The company owns three Spartan machines: a Spartan 1065 (for cleaning 3- to 10-inch-diameter lines); a Model 100 (for 1 1/4- to 4-inch pipes); and a Model 700, a hand-held unit for shower, tub and sink drains. But the real workhorse is the Spartan 1065, which Lao calls “Baby Huey.”
“It’s our go-to machine,” he says. “In tough situations, a machine breakdown is the last thing you want, but I never worry about that with this machine. I go into even the toughest jobs with confidence.”
Case in point: One Thanksgiving, a customer called with a real problem — a house full of guests and a clogged sewer line.
Lao usually doesn’t make emergency service calls on holidays, but he made an exception because it was an associate pastor at the church his family attended at the time. Unfortunately, the house had been plumbed without a clean-out and the lateral sewer line had a long run between the house and the mainline. But Baby Huey, which carries 112 feet of 3/4-inch cable, still got the job done.
“Fortunately I had enough cable to take care of it,” Lao says. “After excavating in the front yard, I found an old access hole that a previous plumber had used before to clear this line. As it turned out, the problem was tree roots way at the end of the line. But even at that distance, Baby Huey had enough power to cut through them.”

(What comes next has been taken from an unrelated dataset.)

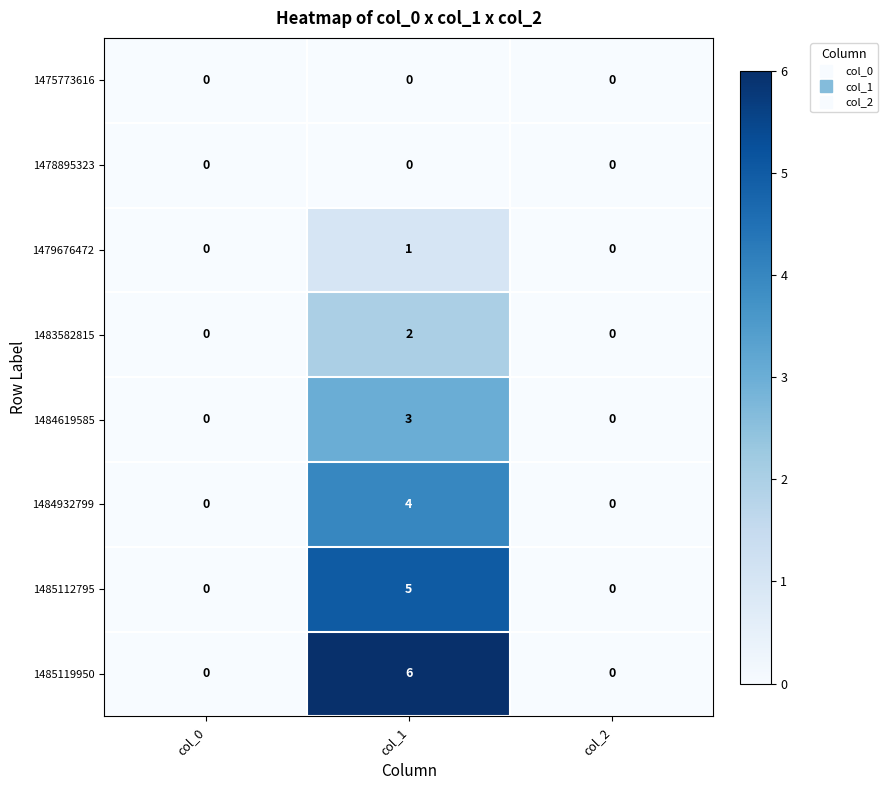

At which category does the chart reach its peak across all series?

col_1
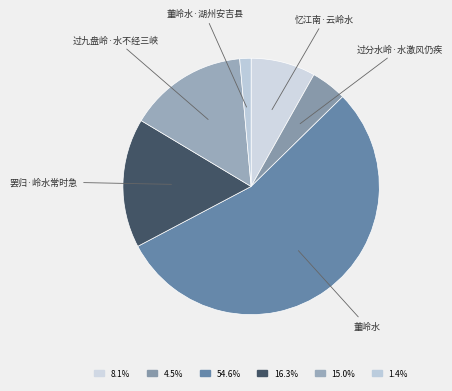

Rank the categories by value from highest to lowest.

董岭水, 罢归·岭水常时急, 过九盘岭·水不经三峡, 忆江南·云岭水, 过分水岭·水激风仍疾, 董岭水·湖州安吉县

Lao also likes the fact that the machine runs quietly, thanks to its permanent magnet 4/10 hp motor. That’s beneficial not only from a customer standpoint, but it also enables him to hear, not just feel, if the cable hits a bad fitting or is binding up on a blockage.
The power cable feed feature also offers benefits by minimizing operator fatigue.
“That self-feed feature is nice,” Lao says. “Having to physically run out that cable wears on you, especially now that I’m 55 years old. But with this machine, I just put it in gear, let it go and it does its job.”